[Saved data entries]

+++

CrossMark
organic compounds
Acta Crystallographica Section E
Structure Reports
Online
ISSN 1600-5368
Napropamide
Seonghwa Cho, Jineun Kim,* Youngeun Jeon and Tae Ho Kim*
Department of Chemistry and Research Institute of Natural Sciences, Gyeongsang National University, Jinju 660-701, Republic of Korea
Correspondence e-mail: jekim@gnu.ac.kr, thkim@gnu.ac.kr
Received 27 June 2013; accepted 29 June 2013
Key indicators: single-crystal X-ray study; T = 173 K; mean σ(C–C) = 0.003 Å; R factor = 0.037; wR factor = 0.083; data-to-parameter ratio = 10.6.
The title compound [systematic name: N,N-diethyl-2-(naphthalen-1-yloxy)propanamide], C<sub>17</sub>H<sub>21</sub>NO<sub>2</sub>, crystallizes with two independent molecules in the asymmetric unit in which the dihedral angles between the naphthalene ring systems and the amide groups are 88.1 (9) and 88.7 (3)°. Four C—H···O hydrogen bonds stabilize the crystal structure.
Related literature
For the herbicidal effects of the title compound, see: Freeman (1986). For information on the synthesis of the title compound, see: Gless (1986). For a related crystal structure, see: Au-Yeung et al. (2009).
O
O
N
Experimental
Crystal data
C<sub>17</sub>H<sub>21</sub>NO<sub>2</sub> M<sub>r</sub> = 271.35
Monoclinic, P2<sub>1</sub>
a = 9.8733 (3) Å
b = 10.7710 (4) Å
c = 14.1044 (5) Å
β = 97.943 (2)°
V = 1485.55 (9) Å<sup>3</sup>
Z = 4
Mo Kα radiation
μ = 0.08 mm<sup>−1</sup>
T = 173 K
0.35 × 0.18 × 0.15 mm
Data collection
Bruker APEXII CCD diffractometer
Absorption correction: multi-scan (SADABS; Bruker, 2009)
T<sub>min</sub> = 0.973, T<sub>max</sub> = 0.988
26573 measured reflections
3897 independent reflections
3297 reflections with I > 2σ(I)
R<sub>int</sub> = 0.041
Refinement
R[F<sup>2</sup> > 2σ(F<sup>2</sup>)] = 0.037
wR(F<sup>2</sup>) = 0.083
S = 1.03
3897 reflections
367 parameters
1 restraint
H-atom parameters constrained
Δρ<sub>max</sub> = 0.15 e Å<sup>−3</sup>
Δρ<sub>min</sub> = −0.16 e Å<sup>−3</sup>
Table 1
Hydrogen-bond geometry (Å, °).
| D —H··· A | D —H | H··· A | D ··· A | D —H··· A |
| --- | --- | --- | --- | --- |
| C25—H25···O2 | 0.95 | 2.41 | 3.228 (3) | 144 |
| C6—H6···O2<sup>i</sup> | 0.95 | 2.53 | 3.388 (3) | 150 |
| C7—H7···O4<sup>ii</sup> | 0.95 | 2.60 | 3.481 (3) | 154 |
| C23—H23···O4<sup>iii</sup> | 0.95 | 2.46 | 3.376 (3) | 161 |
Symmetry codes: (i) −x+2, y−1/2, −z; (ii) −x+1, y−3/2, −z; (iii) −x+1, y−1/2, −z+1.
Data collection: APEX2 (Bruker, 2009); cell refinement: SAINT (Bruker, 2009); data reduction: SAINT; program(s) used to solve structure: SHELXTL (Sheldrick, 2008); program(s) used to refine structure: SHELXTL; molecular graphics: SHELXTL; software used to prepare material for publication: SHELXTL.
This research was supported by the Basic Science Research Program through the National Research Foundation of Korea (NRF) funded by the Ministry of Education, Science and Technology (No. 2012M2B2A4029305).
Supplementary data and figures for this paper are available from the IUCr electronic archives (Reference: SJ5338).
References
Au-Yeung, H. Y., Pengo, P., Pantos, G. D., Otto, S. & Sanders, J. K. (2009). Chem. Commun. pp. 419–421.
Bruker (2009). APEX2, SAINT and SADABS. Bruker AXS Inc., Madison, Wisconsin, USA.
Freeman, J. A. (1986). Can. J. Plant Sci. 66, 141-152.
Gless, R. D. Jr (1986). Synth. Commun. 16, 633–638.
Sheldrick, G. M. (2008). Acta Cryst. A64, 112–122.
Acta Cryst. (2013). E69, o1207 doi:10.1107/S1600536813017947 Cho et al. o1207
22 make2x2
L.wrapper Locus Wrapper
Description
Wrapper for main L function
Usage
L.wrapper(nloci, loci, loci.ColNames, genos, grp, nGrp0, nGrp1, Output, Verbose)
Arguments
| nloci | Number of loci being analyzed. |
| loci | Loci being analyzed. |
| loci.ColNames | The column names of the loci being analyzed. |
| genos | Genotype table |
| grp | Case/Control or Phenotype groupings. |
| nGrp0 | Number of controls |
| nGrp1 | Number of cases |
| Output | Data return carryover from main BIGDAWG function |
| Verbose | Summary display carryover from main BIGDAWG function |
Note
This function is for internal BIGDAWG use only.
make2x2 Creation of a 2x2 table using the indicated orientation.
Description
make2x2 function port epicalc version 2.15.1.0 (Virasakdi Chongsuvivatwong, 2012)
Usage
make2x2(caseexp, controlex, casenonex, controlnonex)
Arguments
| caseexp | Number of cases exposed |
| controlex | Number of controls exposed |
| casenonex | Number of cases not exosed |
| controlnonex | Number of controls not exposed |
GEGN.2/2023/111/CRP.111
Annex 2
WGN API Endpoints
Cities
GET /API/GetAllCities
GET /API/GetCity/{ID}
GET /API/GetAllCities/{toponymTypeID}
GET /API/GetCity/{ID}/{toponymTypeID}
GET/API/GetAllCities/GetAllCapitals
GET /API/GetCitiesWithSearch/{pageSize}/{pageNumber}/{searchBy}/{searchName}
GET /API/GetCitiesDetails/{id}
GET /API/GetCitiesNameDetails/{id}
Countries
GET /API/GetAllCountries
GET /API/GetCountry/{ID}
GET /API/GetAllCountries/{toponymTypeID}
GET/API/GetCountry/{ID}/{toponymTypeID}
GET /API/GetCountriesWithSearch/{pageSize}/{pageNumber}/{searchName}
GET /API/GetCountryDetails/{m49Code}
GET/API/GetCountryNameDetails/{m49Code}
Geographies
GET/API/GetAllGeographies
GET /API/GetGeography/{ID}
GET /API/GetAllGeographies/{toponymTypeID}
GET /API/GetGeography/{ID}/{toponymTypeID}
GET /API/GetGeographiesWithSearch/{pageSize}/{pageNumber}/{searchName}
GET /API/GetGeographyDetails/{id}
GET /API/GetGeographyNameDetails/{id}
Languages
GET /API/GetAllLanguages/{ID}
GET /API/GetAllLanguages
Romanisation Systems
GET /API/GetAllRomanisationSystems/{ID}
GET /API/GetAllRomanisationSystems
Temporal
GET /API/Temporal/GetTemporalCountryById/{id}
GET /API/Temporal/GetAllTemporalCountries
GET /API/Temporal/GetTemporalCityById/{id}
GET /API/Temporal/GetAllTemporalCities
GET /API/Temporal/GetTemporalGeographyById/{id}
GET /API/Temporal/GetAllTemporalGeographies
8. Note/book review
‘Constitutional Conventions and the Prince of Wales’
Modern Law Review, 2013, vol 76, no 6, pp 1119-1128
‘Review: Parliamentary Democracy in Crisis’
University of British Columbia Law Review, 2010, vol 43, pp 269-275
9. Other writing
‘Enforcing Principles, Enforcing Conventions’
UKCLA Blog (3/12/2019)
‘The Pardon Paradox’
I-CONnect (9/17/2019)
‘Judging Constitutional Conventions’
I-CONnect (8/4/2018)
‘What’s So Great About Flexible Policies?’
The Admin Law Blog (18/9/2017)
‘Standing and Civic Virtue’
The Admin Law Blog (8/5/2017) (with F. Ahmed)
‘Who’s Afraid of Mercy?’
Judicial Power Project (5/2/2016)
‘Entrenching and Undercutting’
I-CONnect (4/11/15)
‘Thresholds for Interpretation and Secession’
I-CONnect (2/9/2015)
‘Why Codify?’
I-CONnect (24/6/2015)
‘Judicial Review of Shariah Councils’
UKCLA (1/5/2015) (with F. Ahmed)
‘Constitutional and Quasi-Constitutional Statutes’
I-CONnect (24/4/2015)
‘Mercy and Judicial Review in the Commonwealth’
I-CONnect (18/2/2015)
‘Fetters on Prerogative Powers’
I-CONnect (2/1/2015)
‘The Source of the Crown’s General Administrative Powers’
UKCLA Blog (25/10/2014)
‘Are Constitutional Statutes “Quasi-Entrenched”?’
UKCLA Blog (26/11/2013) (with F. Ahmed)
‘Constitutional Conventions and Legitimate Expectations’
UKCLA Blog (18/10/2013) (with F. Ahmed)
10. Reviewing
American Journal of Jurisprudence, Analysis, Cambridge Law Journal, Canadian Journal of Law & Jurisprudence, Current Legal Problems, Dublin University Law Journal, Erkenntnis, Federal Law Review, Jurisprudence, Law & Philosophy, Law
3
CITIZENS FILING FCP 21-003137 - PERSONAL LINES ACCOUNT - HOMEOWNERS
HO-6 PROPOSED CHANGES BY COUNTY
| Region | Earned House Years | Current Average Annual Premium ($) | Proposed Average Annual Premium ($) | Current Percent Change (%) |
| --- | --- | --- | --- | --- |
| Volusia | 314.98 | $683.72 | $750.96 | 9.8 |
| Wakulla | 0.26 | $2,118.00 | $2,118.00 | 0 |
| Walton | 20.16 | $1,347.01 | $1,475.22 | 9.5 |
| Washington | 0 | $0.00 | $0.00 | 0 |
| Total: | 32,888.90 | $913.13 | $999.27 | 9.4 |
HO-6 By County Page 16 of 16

+++

Keeping every character as it is, restate the lines above that run from the line with "The title compound [systematic" through the line with "Related literature", both included, and nothing else.

The title compound [systematic name: N,N-diethyl-2-(naphthalen-1-yloxy)propanamide], C<sub>17</sub>H<sub>21</sub>NO<sub>2</sub>, crystallizes with two independent molecules in the asymmetric unit in which the dihedral angles between the naphthalene ring systems and the amide groups are 88.1 (9) and 88.7 (3)°. Four C—H···O hydrogen bonds stabilize the crystal structure.
Related literature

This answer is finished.